⑨予想外の出来事
「……」
真人くんは私が震えている事に気がついていたけれど、それをお兄さんには言わなかった。
いや、正確には「言えなかった」の間違いか。なぜなら、男子たちが私たちに気がついたからである。
「あれー? 転校生くんがこんなところで何しているのかな」
「……」
明らかに真人くんをバカにしている口調に、私ですらイラ立ちを感じる。
「つーか、なーんにもなかったけどな」
「そうそう。転校生くんが言っていた『危ない事』もなかったし」
しかし、真人くんやお兄さんはそんな男子たちの話を軽く聞き流している様に見えた。
──いっ、意外。
でも、考えて見ると確かに真人くんが男子たちを止めていたのはあくまで「あの黒いカタマリが男子たちに何かするかも知れない」という危険性があったからだ。
そして、今回は特に何もなかったという事が分かった。
つまり、そもそも真人くんは男子たちの心配というよりは「私からは黒い霧のカタマリに見えるモノが人に悪さをしないか」というのを気にしていただけだったのだ。
──そもそも、男子たちに「あれ」は見えないし。
「……」
そう思いつつも、私はさっきから感じている「強い視線」に気がつかないフリをしつつ体を強張らせる。
「──ところで、コレで全員かい?」
お兄さんは男子たちの話が終わるのを待って尋ねる。
「あ? あんた誰だよ」
「ん? ああ。真人の兄だよ。真人が君たちの心配をしていたから」
そう言いつつお兄さんはチラッと真人くんの方を見る。
──なんか、怖い。
「へぇ? 心配してくれてたんだ」
「それならそうと言えばいいのによぉ」
なんて言いつつ男子たちは笑い出す。
──な、何がそんなに面白いんだろう。
正直、たまにクラスの人たちの笑いのつぼが分からない時がある。
「?」
──あれ? あの子は。
そんな時、一人の男子が顔を真っ青にして息苦しそうに背を丸くしているのが目に入った。

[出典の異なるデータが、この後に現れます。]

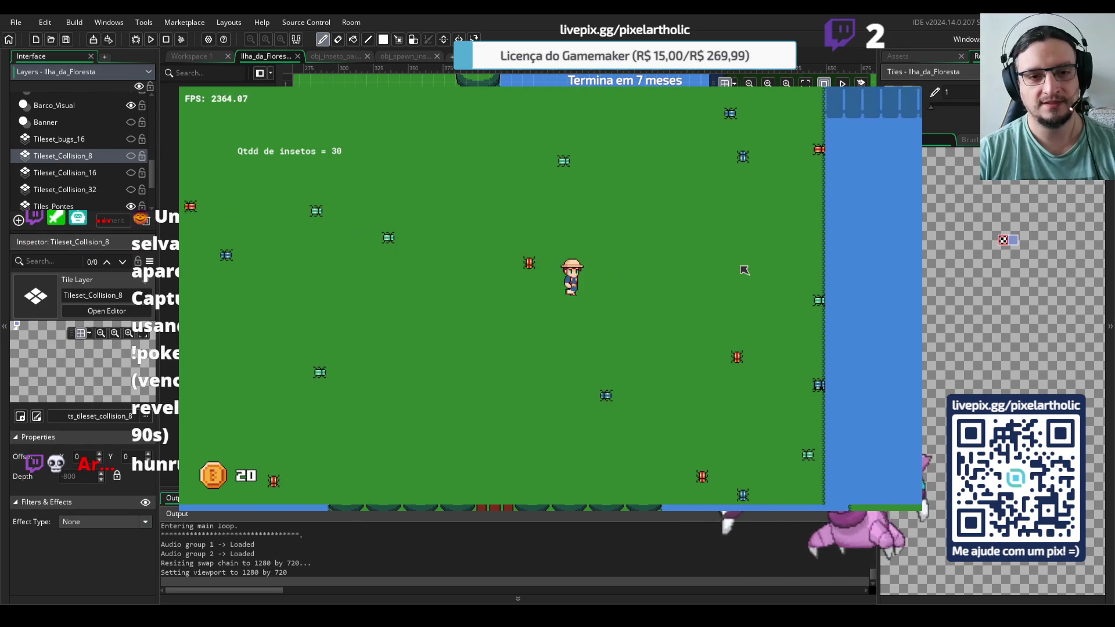
pyautogui.press('Left')
pyautogui.press('Left')
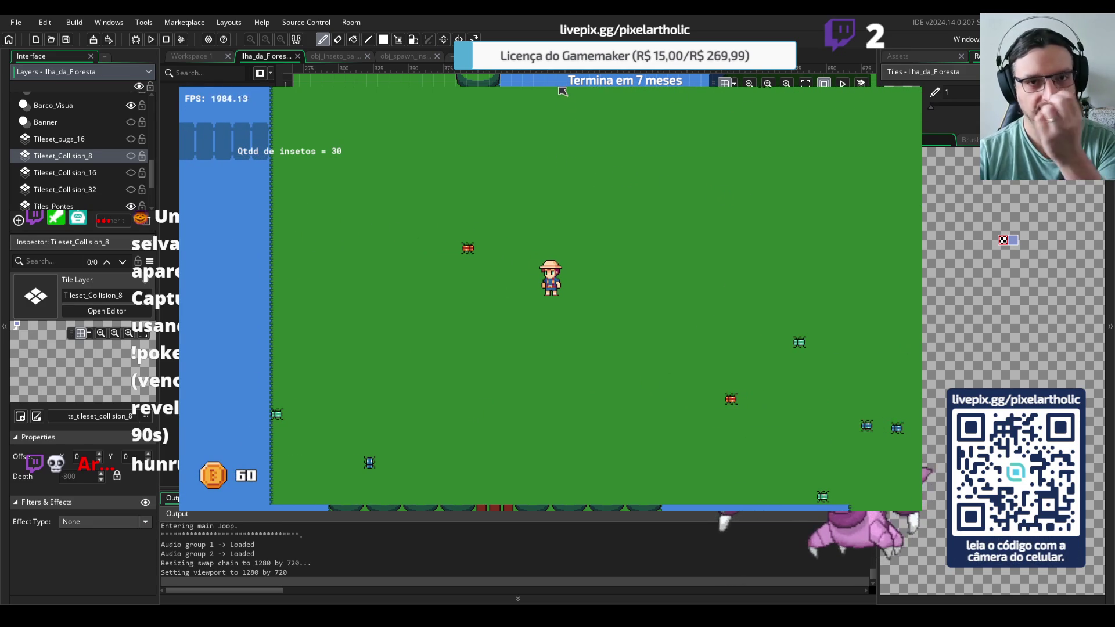
pyautogui.press('Right')
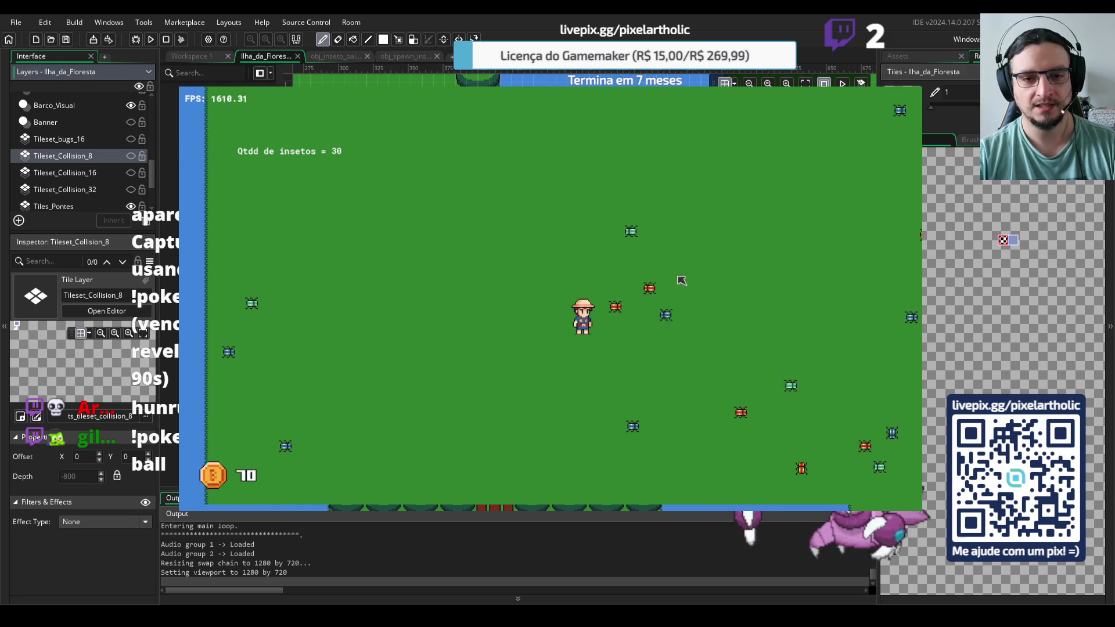
pyautogui.press('Right')
pyautogui.press('Up')
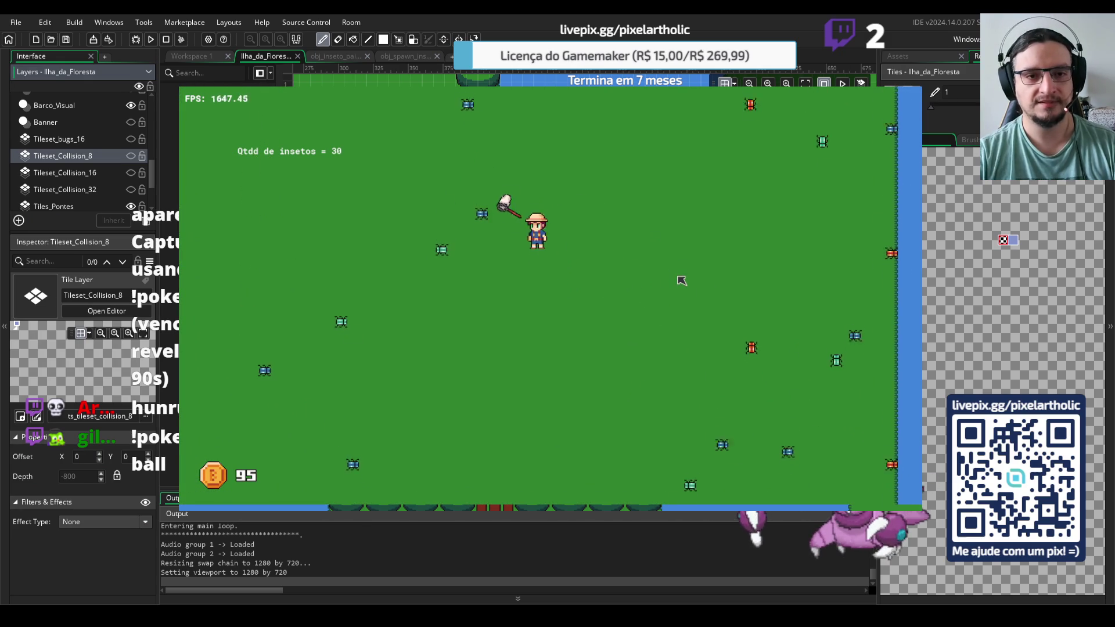
pyautogui.press('Down')
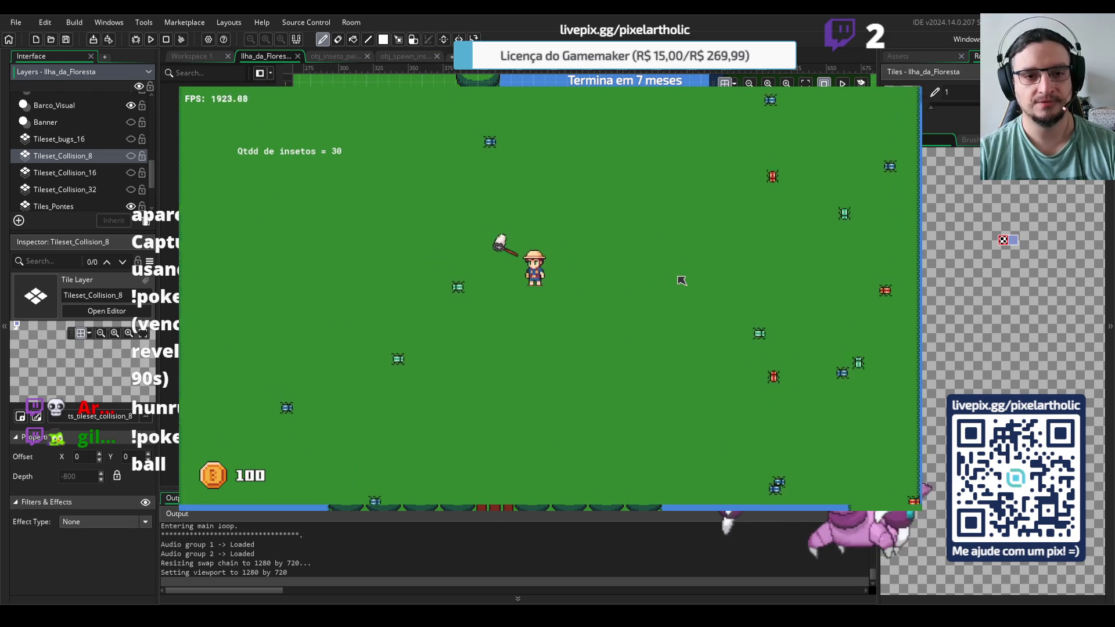
pyautogui.press('Left')
pyautogui.press('Down')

確か、クラスの男子の中でもかなり大人しい子だったはずだ。
──いつも、あいつに付き合わされて、今回も……って事か。
「!」
なんて思いつつその子を見ると。
──あ、あれ……は。
その子の背中に『何か』がいる。
──いつも見る『黒い霧』にみっ、見えるけど。
パッと見た瞬間はそう思った。しかし、よく見ると……その『黒い霧』は……いや、もはや霧ではなく、その子の肩にガッチリと捕まっている。
──しっ、しかも。何、あの『目』は。
真っ黒い球体になった『それ』は大きな一つの目玉で辺りをキョロキョロと見渡している。
──な、なんで……。
誰も気がつかないのだろうと思ってしまう。それくらい『それ』は、もはや私の知っているモノではなく、そして『私の手に負えるモノじゃない』と本能で感じた。
「!」
そう思った時、ふいに私は『それ』と目が合ってしまった。
──あ、ヤバい。目が……。
私がそれに気がついた時。
「……」
既に『それ』は私のすぐ目の前にいて……。
「かえでちゃん!」
「向井!」
すぐ隣で手を握ってにいるはずの真人くんの声がやたらと遠く聞こえた……と思った時。
「っ!」
私のすぐ目の前で『何か』が光った。そして……そこから先は……何も覚えていない。
「……」
次に目が覚めた時。私の目に入って来たのは見覚えのない天井だった──。